Dans un tournant décisif pour le verrier en difficulté Arc, l'ancien président Patrick Puy a soumis le 27 janvier une proposition audacieuse de reprise. Son projet se distingue par un engagement ferme de « zéro licenciement » et une volonté de « relocaliser » les activités en France, une démarche qu'il considère essentielle pour la pérennité de l'entreprise.

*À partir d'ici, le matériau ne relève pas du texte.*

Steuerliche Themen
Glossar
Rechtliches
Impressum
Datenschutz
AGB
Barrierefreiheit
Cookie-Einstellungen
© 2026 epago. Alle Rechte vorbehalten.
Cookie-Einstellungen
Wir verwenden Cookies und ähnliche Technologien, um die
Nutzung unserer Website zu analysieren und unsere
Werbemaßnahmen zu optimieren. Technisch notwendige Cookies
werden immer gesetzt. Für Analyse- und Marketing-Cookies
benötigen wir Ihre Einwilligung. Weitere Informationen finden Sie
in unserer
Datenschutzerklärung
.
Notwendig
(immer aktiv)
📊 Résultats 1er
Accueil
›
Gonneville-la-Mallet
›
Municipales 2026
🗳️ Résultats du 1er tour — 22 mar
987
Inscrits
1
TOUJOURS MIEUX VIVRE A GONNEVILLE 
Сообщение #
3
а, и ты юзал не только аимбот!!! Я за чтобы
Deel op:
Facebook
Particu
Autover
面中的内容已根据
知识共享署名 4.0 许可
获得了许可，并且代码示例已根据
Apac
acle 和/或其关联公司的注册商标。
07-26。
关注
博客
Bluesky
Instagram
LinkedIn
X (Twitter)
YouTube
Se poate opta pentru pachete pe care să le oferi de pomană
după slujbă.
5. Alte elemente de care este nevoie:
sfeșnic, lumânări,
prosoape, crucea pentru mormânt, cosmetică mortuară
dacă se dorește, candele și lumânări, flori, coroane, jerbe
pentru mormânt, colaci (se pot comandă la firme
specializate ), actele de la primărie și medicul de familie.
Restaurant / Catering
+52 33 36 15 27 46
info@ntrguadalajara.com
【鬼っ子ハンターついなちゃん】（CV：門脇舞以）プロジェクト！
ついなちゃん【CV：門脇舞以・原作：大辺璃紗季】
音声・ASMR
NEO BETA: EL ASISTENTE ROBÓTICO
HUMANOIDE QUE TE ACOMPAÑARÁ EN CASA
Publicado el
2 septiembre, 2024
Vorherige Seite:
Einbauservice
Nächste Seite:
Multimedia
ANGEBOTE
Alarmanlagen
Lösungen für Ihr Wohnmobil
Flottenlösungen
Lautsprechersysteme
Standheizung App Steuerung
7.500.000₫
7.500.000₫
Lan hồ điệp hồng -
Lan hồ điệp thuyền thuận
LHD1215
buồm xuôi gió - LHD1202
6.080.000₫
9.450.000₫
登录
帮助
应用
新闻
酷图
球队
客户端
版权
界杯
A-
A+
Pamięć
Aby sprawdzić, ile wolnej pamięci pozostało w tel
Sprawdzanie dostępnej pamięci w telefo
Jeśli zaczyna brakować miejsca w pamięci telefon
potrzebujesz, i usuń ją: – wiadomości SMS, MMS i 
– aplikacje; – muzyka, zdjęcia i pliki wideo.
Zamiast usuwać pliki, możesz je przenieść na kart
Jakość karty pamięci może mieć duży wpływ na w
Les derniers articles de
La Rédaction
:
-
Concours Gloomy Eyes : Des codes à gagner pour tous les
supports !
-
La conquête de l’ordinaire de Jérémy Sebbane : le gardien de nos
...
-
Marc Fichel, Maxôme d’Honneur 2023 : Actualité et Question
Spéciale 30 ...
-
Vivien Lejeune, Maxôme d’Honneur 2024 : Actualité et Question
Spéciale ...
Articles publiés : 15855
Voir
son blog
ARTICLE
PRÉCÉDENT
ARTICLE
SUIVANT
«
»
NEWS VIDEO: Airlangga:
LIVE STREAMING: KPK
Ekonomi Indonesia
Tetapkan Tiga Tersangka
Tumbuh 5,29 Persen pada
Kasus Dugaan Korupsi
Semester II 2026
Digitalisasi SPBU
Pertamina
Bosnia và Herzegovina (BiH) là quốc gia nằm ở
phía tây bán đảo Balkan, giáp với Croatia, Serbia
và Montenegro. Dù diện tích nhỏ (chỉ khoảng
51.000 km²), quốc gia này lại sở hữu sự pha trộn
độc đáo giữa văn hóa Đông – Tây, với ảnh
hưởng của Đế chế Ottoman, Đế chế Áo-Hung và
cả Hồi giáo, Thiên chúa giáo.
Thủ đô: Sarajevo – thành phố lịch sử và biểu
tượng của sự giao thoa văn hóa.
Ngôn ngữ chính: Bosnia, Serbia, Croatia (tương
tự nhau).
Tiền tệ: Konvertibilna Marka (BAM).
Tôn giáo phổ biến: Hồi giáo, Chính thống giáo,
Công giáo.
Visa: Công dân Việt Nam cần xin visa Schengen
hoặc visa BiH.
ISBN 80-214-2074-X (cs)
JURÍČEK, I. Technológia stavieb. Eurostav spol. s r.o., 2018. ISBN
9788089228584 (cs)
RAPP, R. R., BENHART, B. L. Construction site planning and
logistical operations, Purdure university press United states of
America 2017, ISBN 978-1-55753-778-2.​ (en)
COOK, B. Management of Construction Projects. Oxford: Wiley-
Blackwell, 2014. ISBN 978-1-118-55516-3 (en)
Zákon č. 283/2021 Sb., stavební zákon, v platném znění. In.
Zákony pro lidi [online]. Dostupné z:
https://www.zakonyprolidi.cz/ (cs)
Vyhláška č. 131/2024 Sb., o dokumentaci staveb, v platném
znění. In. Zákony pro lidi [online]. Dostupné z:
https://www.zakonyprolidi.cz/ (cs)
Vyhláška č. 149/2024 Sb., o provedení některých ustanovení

Proposant un investissement entre « 60 et 70 millions d'euros » dans l'usine d'Arques (Pas-de-Calais), Patrick Puy n'a pour l'heure pas précisé la provenance des fonds nécessaires. Selon lui, cet investissement permettrait de renforcer la présence du groupe sur le sol français et d'explorer de nouvelles opportunités sur le marché. « Relocaliser l'essentiel des activités est vital pour l'avenir d'Arc », a-t-il déclaré dans un communiqué.
Zéro licenciements
« Mon projet de reprise, c'est zéro licenciement. Je reprends tout le monde », a affirmé Puy lors d'une interview, soulignant l'importance de préserver les 3 500 postes de l'usine d'Arques. Le groupe gère également des usines aux États-Unis, en Chine et aux Émirats arabes unis. Puy a évoqué la possibilité de céder les unités américaines et chinoises face aux défis liés à leur distance, tout en soulignant l'importance de conserver l'entité des Émirats, qui est plus proche du marché européen.
Cette initiative s'inscrit dans un contexte où le besoin de protéger l'emploi est crucial. En effet, le verrier Arc a été confronté à une forte concurrence étrangère, notamment chinoise, et à des défis exacerbés dans le secteur des arts de la table. Patrick Puy, 70 ans, a une expérience avérée dans la gestion de crises d'entreprises, ayant déjà été à la tête de Moulinex-Brandt et de Vivarte, où il a été contraint de mettre en œuvre des réformes souvent douloureuses.
Les offres de reprise doivent être soumises au tribunal de commerce de Lille Métropole avant mercredi. Un autre candidat, Timothée Durand, membre d'une famille d'anciens propriétaires d'Arc, a également formulé un projet, jugé « sérieux » par de nombreux acteurs du secteur. Ce dernier envisage un redimensionnement de l'usine française, suscitant des inquiétudes quant à la protection des emplois, selon un rapport publié par Le Figaro.
Une autre offre de reprise
Durand, qui a rapidement réagi à la mise en redressement judiciaire d'Arc début janvier, a présenté un projet qui prévoit des modifications structurelles, perçues comme potentiellement menaçantes par les syndicats.
Malgré l'ombre portée par la concurrence internationale, le ministre délégué à l'industrie, Sébastien Martin, a mentionné que la direction actuelle d'Arc considère le projet de Puy comme une opportunité pour redresser l'entreprise. Les repreneurs ont jusqu'au 5 mars pour finaliser leurs offres et une décision du tribunal est attendue peu après cette date.
La bataille pour le contrôle d'Arc illustre les défis auxquels sont confrontés les entreprises françaises face à une mondialisation croissante et souligne l'urgence d'une revitalisation du secteur des arts de la table en France.